LaGrange National features artists from around the world
Feb 3, 2012
The Lamar Dodd Art Center and LaGrange Art Museum are partnering again to co-host the 27th LaGrange National Biennial. The juried show features works of artists from around the country.
The exhibitions officially open Feb. 10 with receptions from 6 to 8 p.m. at the LaGrange Art Museum and from 7 to 9 p.m. at the Lamar Dodd Art Center.
"Juror merit awards will be announced around 7 p.m. at the museum," said Amber Dow, head of marketing and public relations at LAM. "Then we'll be encouraging people to head over to the college for their opening."
More than 240 artists from across the country submitted work to the juried competition, held every other year in LaGrange. Only 130 pieces were chosen. At least $15,000 in purchase awards will be made. The purchased works are added to the permanent collections of the sponsors.
"We've amassed quite a collection over the years," said John Lawrence, Fuller E. Callaway Professor of Art & Design and Director of the Lamar Dodd Art Center. "I'd say that three quarters of the art the college owns are things we've purchased from the National."
Owen Holleran, who retired from the art museum, ran the National for seven years.
"The LaGrange National has been the source of about half the items in the museum's collections," he said. "Usually, we get submissions from about 40 states, the District of Columbia and sometimes from Puerto Rico and other territories. The Callaway Foundation provides the museum and the Lamar Dodd Art Center with the funds to make the purchase awards. Without that support, the LaGrange National would not exist."
Lawrence said the exhibition began years ago as an annual arts festival at Callaway Gardens. It moved to LaGrange in the 1970s.
"For the first five years or so, we held it at the old Callaway Auditorium," he said. "And we only had paintings and drawings. It wasn't as bold as today's shows."
Then the Chattahoochee Arts Association got the old jail house and transformed it into the Chattahoochee Valley Art Museum (later the LaGrange Art Museum). About the same time, the college built the Lamar Dodd Art Center.
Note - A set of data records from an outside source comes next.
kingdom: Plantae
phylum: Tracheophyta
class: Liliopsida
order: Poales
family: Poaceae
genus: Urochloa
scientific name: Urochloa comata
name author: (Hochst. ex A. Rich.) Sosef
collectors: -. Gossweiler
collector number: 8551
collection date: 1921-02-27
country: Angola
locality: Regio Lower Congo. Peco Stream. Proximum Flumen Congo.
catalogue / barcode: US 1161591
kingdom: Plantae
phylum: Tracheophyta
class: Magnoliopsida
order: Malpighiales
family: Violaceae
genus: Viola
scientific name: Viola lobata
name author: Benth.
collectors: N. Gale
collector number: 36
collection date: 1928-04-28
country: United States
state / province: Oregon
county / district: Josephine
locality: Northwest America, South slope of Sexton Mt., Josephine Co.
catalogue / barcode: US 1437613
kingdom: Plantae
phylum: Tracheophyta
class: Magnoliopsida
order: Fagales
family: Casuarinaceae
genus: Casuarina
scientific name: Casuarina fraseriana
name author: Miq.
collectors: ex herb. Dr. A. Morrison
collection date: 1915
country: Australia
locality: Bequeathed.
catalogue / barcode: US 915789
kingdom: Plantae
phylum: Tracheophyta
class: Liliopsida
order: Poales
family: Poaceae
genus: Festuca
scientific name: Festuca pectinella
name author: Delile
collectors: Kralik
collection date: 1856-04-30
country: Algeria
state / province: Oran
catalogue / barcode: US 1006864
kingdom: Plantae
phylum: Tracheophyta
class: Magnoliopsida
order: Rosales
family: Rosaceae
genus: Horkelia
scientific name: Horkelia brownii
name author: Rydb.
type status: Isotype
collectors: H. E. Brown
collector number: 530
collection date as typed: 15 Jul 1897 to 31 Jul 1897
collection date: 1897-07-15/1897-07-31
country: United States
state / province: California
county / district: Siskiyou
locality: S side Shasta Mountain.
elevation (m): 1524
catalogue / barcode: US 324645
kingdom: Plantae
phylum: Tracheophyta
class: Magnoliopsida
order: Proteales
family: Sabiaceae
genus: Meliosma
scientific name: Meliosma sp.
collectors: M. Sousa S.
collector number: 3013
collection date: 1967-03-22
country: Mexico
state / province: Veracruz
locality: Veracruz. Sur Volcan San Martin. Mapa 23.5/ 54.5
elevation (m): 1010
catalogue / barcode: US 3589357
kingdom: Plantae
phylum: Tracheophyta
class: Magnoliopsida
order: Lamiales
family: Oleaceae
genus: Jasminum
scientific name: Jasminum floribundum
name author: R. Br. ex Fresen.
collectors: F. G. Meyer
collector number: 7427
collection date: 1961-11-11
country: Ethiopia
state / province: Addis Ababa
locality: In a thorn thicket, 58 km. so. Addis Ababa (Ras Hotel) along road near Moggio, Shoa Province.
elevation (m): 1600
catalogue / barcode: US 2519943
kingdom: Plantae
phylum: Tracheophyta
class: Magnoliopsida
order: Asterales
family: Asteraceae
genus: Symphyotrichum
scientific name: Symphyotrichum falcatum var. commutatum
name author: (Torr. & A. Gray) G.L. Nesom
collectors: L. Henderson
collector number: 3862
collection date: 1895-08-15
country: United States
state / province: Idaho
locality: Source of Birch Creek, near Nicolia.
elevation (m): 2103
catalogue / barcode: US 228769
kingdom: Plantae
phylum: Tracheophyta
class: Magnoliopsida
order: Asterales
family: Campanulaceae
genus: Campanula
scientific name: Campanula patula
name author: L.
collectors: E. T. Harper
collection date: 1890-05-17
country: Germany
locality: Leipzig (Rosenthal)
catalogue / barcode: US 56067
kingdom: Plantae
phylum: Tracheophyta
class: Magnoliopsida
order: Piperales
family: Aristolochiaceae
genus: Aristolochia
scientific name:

"I got the wild idea to include photography," Lawrence said. "We decided to break the exhibit into two parts at two venues. The art museum would show paintings, prints and drawings, and the Dodd would spotlight all art forms, including photography, ceramics, sculpture and decorative arts."
This year's judge is Dr. Robert E. Steele, executive director of the David C. Driskell Center for the Study of the Visual Arts and Culture of African-Americans and the African Diaspora at the University of Mary-land in College Park. Under his leadership, the center became a nationally known institution in the field of African-American visual arts.
He has written and contributed to a number of publications in the field of African-American art, including several entries in the St. James Guide to Black Artists. In addition, Steele has a number of advisory board memberships such as the Governing Board of Yale University Gallery of Art, the Board of Directors of the National Black Arts Festival in Atlanta and the Founder of the National Black Arts Festival's Collectors Guild, the Advisory Committee of the Experimental Printmaking Institute at Lafayette College, the Advisory Board of Brodsky Center for Innovative Editions at Rutgers University, and the Board of Directors of Brandywine Work¬shop in Philadelphia.
He received his bachelor's degree in 1965 from Morehouse College in Atlanta, and two masters' degrees, one in divinity in 1968 from Episcopal Divinity School in Cambridge, Mass., and another in 1971 in public health from Yale School of Medicine. He earned a Ph.D. in psychology from Yale University in 1975.
Lawrence said Steele is a perfect example of the caliber of judge they want for the National.
"We like to get a judge with has a wide range of expertise, someone like a museum or gallery curator," he said. "We've found they tend to pick a show that has variety in it."
Three residents of LaGrange who have had their art chosen for the show are Annie Green, Amber Dow and Sandy Cox.
Green is a painter and craftsman, but is best known for her yarn art. Since retiring from teaching, she is still invited to schools, clubs and organizations to set up mini-exhibits, teach art classes and demonstrate her yarn art technique.
Dow works in mixed media and her work tends to be larger pieces. She uses layers, multiple textures and imagery to create realistic emotions in an abstract medium.
Cox comes from a family of artists who began painting when they became "empty nesters." Her medium of choice is oil.
Lawrence, who will oversee the exhibition at the Dodd, said the National serves an important purpose.
"It brings to LaGrange contemporary trends in American art, and is an opportunity to show our students what is out there," he said. "This is a great way to build our collection and show a different approach to art."
The works of the National will be on display at both venues through April 20.